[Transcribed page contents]
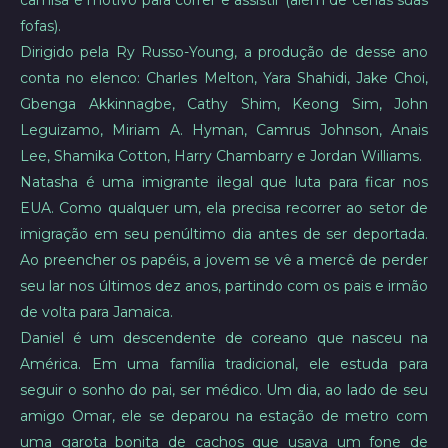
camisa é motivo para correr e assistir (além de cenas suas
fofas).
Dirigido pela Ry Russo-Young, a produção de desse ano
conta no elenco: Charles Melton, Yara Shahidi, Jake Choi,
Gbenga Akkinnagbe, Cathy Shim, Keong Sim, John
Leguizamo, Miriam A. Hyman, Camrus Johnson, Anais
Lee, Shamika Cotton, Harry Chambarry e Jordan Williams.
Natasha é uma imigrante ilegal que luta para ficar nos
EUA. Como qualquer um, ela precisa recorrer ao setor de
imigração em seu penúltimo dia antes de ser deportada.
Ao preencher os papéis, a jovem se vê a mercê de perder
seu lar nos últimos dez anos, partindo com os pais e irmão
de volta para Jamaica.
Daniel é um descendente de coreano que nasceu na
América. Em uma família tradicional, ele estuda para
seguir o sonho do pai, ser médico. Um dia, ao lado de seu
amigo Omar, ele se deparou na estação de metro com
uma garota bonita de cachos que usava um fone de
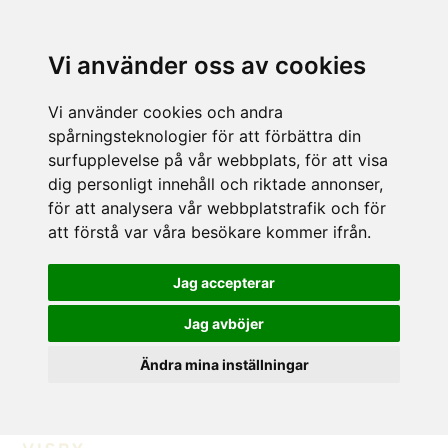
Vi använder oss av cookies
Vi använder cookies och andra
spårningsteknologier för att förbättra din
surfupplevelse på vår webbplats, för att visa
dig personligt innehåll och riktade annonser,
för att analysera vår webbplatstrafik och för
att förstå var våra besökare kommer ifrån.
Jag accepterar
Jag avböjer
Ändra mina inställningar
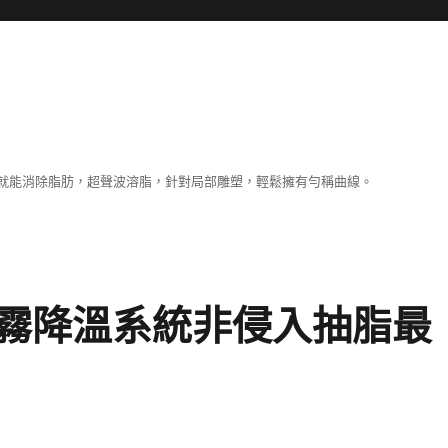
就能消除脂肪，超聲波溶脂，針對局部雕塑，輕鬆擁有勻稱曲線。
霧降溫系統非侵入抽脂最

Exercise directions:
Please reproduce exactly, and nothing more, the lines from the one containing "EUA. Como qualquer" through the last line of the entries, both included; pictures stay out.

Solution for this exercise:
EUA. Como qualquer um, ela precisa recorrer ao setor de
imigração em seu penúltimo dia antes de ser deportada.
Ao preencher os papéis, a jovem se vê a mercê de perder
seu lar nos últimos dez anos, partindo com os pais e irmão
de volta para Jamaica.
Daniel é um descendente de coreano que nasceu na
América. Em uma família tradicional, ele estuda para
seguir o sonho do pai, ser médico. Um dia, ao lado de seu
amigo Omar, ele se deparou na estação de metro com
uma garota bonita de cachos que usava um fone de
Vi använder oss av cookies
Vi använder cookies och andra
spårningsteknologier för att förbättra din
surfupplevelse på vår webbplats, för att visa
dig personligt innehåll och riktade annonser,
för att analysera vår webbplatstrafik och för
att förstå var våra besökare kommer ifrån.
Jag accepterar
Jag avböjer
Ändra mina inställningar
就能消除脂肪，超聲波溶脂，針對局部雕塑，輕鬆擁有勻稱曲線。
霧降溫系統非侵入抽脂最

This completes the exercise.